Many Banks are willing to do a onetime reinstatement agreement if you are behind on payments. This means the bank takes the amount you are behind and spreads it out over a length of time, averaging 3 to 6 months or rolls it onto the back of the loan in order to bring your loan back into good standing.

Banks will frequently be willing to grant a modification of a combination of methods to get to a payment you can realistically afford, of course they also take into consideration all of your other debts and whether your spending habits are frivolous or not before they agree to modify your income tax loans near me. Many people who get modifications still end up defaulting to the banks really need to understand that you want to retain your home and that you intend to and can really make the new reduced payment every month without fail. The Bank needs to see that you do indeed have the necessary income; many homeowners make the mistake of trying to show that they are without income for sympathy, but in reality the bank will not modify your loan unless you can verify that you do have the income within your household to make the payment.

To get started call your mortgage bank and ask for their mortgage modification package to be mailed to you or visit their website to download, print out and fill in the package. You then need to prepare your income and expense report, (the current administration like to see homeowners at no greater than 38% of their Income for housing so keep that in mind), have your tax returns for 2 years handy, have your Cyberhomes property valuation or market analysis handy and a hardship letter . Now you are ready to call the mortgage modification department and fax, mail or e-mail them your package. You will need to call regularly after you submit it, first to make sure that they are in receipt of your package and then weekly to get a status update. Always take good notes including the name and direct number of the person you talk to, be calm and patient, and don't be afraid to ask for a supervisor though if you feel that you are getting the run around.

If your bank is completely unwilling to cooperate you can call HUD for help and advice, you can research the mortgage modification company route, and you can consult with an attorney and perhaps hire an attorney to handle it for you. There are number of good ones locally, and usually your lender of realtor will know who they are and the average cost.

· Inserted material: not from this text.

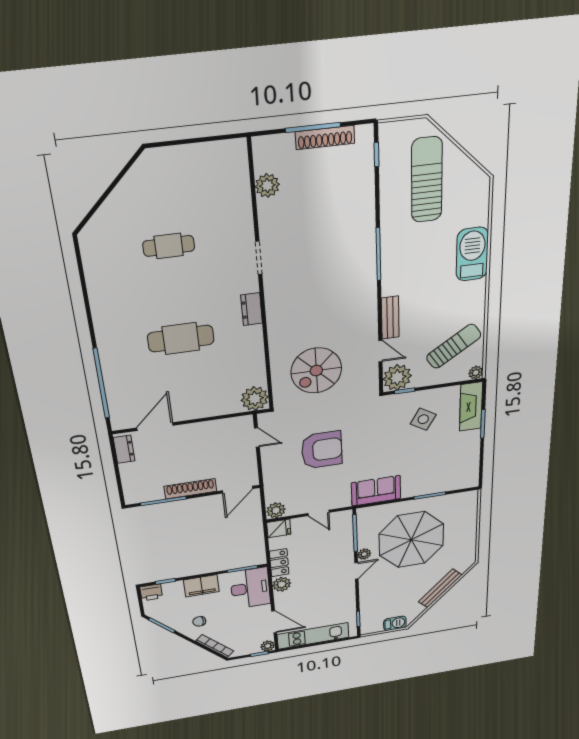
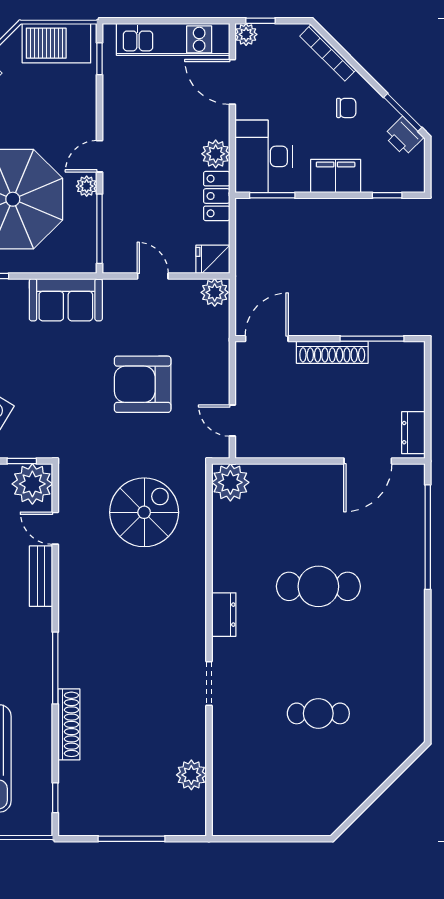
shoe rack: (325, 138) -> (69, 724), moved, turned 90
printer: (151, 592) -> (404, 136), moved, turned -135
barbecue: (395, 623) -> (56, 43), width x1.88, depth x1.53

Good mortgage modification companies do not ask for any money upfront until they verify that you have a case, which means they have taken in your information and verified that there are RESPA or TILA violations through a forensic audit of your original loan file (yes you will need all the original documents for this and or sufficient hardship to make a viable case for reduction. In order to get a principle reduction you will likely need an attorney based company. Also make sure that your payment goes into an escrow account and is used incrementally as the case goes forward so that if you decide to cancel you get your remainder balance refunded.

If all else fails, please talk to your realtor and try the short sale route before you walk away and become another foreclosure statistic. There is more information about various programs and where to get help available at financialstability.gov.